As the nature of comics and publishing both changed with the advent of the digital age, even webcomics got in on the fun. In 2016, Alex Norris, (who today we might more closely associate with webcomicname.com, the “oh no” comics), the creator of Dorris McComics, dropped a sketch with a basic script in the group, encouraging other creators to draw it in their style. The result was over fifty webcomics in a four-panel grid, each featuring a bucket of water being dumped on one character’s head while another mused about being the real April Fool. Taking the bit further, many of the creators took to Twitter, pretending to take offense at their idea being ripped off.
It was the kind of joke that if one person had made it, audiences might have interpreted it as a legitimate case of art swiping. In this case, though, the sheer bulk of players proved the joke, and a whole group of artists feigning anger over the same thing became a great bit of silly fun.
Amend’s 2001 follow-up to the original Switcheroo said it best, warning that repeating the joke would leave it feeling old and stale. Subsequent trips to the same well worked by keeping the scale smaller; instead of a large identical event, it’s just the small fun of a couple of creators doing a trade.
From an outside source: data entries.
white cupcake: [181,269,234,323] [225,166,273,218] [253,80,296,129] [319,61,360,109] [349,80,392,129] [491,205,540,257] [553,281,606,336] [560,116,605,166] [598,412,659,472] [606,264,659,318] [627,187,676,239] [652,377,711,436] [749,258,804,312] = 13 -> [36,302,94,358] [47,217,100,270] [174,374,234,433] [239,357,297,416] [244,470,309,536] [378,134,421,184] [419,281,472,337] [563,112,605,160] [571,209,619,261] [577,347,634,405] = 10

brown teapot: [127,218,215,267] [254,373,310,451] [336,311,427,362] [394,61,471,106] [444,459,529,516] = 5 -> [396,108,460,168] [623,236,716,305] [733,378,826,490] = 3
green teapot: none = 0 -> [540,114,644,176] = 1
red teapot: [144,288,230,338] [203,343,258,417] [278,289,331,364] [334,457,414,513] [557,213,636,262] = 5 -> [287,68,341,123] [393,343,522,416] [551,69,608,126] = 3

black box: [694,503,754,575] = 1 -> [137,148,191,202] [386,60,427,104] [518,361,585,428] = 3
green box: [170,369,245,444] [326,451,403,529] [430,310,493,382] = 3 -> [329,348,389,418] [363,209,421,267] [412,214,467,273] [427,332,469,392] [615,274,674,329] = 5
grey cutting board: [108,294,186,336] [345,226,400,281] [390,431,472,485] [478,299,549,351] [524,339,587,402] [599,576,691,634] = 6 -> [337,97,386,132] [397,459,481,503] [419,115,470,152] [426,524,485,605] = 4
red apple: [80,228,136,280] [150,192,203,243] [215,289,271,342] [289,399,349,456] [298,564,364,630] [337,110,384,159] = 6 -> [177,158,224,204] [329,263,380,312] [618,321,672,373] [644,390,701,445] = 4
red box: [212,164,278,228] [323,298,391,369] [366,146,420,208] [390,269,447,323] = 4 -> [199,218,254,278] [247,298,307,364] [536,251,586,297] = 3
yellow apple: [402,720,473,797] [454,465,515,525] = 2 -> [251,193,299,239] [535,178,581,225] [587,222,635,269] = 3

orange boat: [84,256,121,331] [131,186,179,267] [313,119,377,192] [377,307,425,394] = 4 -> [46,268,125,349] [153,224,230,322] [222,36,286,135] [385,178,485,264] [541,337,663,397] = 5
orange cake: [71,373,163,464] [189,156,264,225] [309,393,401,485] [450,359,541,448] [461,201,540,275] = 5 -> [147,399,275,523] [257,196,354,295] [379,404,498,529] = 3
Even the webcomic gag from 2016 succeeds by being technically a different gag at the same scale; that flourish of originality makes for a fresh laugh and perhaps a recollection of the 1997 incident, without retreading it entirely.
It can’t be overstated how important this sort of humor is to comics as a medium; the simple chuckle brought about by a newspaper strip is one of the earliest backbones of what the comics industry would eventually become. As of this writing, I have no idea what, if anything is planned for April Fools’ Day 2023, but I look forward to checking in on my daily comic strips and finding out.